A follow up to 2010’s “The Big To-Do”. This is a sort of sequel. Much of the album revolves around several characters. The main one being a preacher who cheats with a prostitute. He also ends up murdering his wife. Good times!

4. Okkervil River-I Am Very Far

It’s been almost 3 years since we last heard from Okkervil River (unless you count them being Roky Erickson’s backup band last year). They deliver here with some very tense songs.  The first track “The Valley” made it to my summer BBQ playlist after I heard the drums kick in at about the :10 mark.

3. Radiohead - The King of Limbs

Radiohead returns with another journey into the weird. This is a tough listen, but if you are patient, it’s a rewarding record.

2. TV on the Radio - Nine Types of Light

The most accessible album by TVOR. It has an eerie sound to it since bass player Gerard Smith passed away less than 2 weeks after its release. It’s also odd that after the bass and drum heavy “Dear Science” that the bass is really scaled back on this record.

1. The Decemberists - The King is Dead

After 2 rock opera-ish records, The Decemberists return with a country rock album. The opening track, “Don’t Carry It All,” is a big time foot stomper. Peter Buck from R.E.M. contributes with some fun results. “Down To The Water” sounds like a vintage R.E.M. song (think “The One I Love”).

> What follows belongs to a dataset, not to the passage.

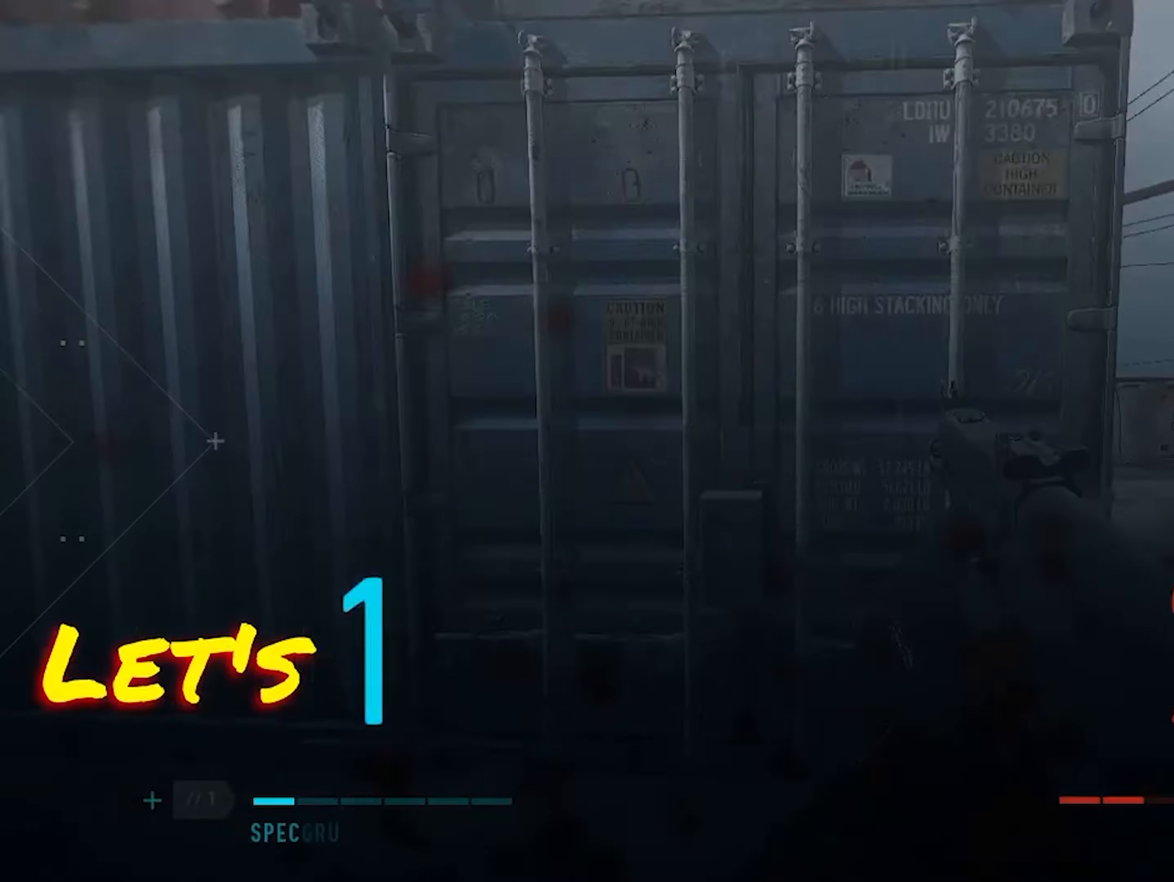
{"buttons": [], "left_stick": "up", "right_stick": "center", "events": [[200, "right_stick", "center"], [400, "L3", "up"], [400, "left_stick", "up"]]}
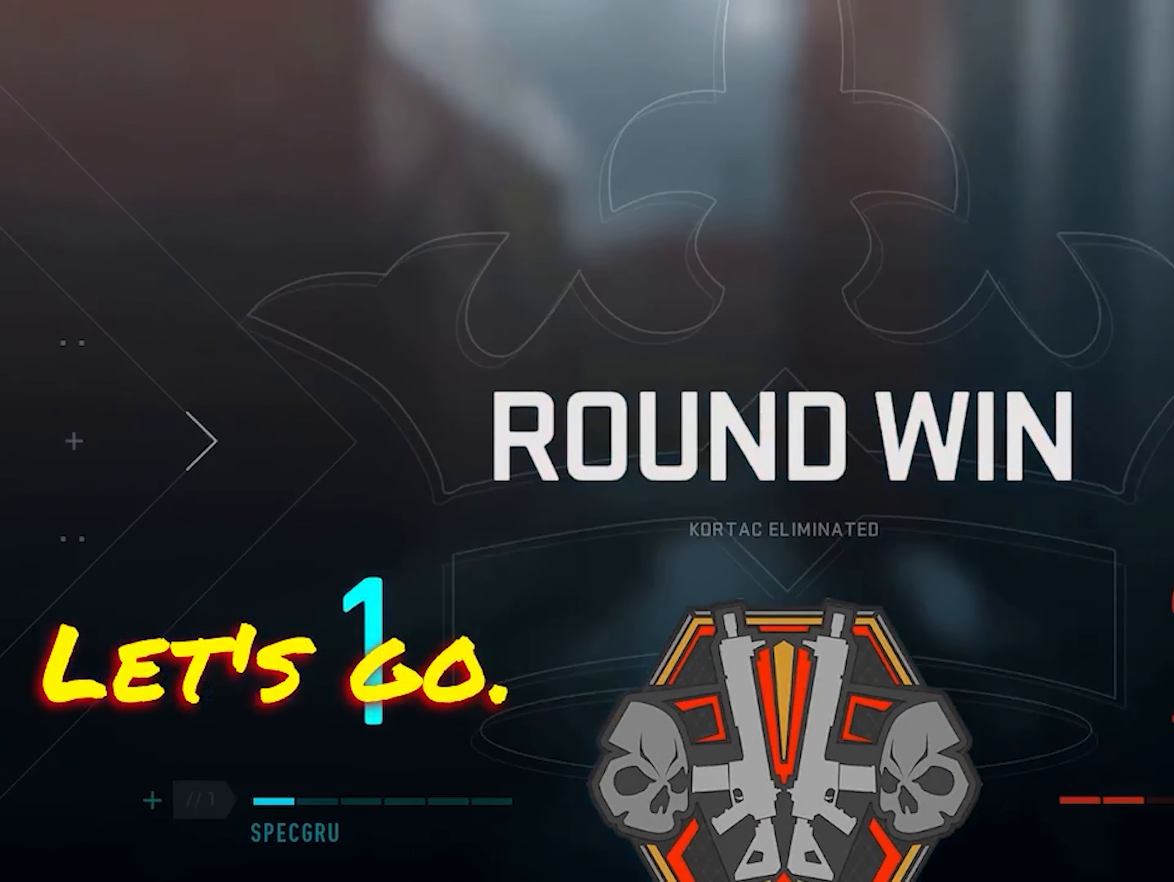
{"buttons": [], "left_stick": "center", "right_stick": "center", "events": [[67, "left_stick", "center"]]}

That was a tough list to make, and it’s only June! There’s a good chance I’ll have scrapped this once December rolls around for the top 10. For example, I just haven’t had time to digest new albums by My Morning Jacket, Death Cab for Cutie and Arctic Monkeys.

Hopefully I can get back into doing some more writing, because there is a lot to write about. I have a new band that I can’t wait to write about. I got to see them in concert a few weeks ago and they blew me away. I’ll give you a full report on them soon. Until then, happy listening.


I have finally emerged from my work bunker to write a few lines about something I have listening to.  First off, let’s quickly recap some of the stuff that I’ve listened to over the last few weeks:

Tokyo Police Club-Champ
The Gaslight Anthem-American Slang
Against Me!-White Crosses
Stars-The Five Ghosts
The School of Seven Bells-Disconnect from Desire

A quick word on what I found surprising. I really enjoyed both the School of Seven Bells and Stars records. The funny thing is they are both in the “Electronic” genre, which is something that I normally don’t get into. But the songs are well crafted and have good melodies. Check out “Wasted Daylight” on the Stars record and “Dust Devil” on the School of Seven Bells.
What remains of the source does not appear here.